(Stored data)

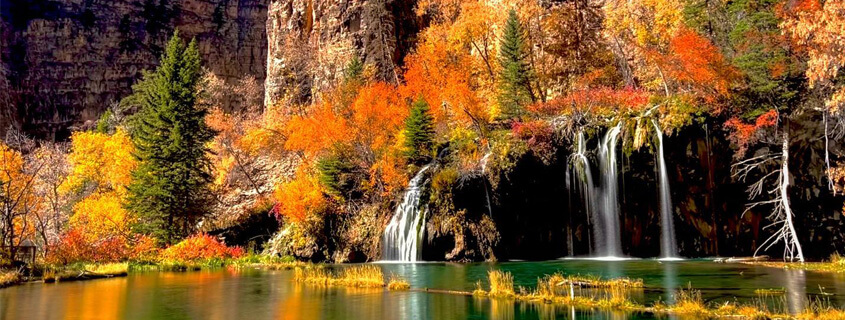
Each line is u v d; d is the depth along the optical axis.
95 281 24.14
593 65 46.81
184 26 97.88
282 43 66.88
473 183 34.97
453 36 49.44
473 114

◆ Your task
Only the records themselves, retyped exactly, belong in the answer; please leave all images behind.

◆ Completed exercise
Each line is u v d; d is the depth along the optical axis.
95 281 24.14
593 65 46.81
184 26 97.88
282 43 66.88
473 183 34.97
453 36 49.44
473 114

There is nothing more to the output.